- _WHAT YOU NEED TO DO_
Looking at the entries underneath, work out how many lines contain "sites". Write only that number.

↓

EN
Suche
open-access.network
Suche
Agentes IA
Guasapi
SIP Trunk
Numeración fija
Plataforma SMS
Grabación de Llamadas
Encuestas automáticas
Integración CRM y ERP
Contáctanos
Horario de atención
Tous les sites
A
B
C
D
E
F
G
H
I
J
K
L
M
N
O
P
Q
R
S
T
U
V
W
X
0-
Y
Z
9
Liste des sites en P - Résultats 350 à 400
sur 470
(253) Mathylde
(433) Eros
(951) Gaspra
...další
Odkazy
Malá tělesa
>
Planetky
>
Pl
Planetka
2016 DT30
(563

↑
↓

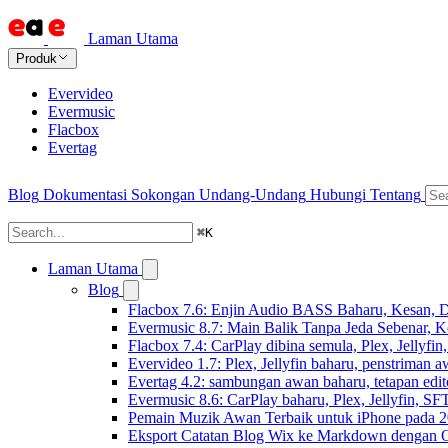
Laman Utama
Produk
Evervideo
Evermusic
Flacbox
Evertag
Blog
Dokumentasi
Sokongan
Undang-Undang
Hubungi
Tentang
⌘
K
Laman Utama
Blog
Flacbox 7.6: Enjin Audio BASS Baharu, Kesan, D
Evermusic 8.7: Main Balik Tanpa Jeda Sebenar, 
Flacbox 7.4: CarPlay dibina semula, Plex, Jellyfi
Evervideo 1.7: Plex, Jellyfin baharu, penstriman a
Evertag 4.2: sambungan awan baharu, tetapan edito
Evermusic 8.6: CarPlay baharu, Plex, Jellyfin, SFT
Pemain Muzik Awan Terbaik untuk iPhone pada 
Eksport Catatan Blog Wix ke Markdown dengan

↑
↓

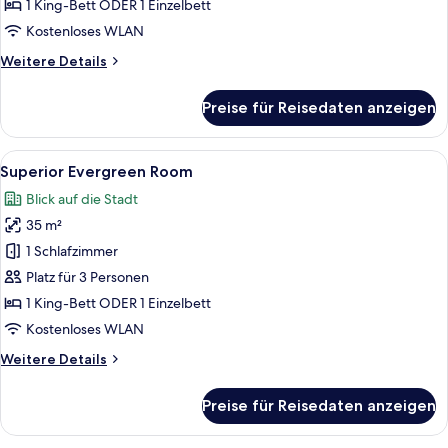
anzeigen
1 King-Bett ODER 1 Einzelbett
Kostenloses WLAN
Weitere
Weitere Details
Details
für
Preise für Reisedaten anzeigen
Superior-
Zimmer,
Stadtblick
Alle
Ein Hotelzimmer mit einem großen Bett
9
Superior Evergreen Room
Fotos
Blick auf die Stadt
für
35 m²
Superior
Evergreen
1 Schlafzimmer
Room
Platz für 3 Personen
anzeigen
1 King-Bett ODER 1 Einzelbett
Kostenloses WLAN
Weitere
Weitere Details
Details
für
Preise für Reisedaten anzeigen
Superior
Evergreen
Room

↑

- _ANSWER TO THE PROBLEM_
2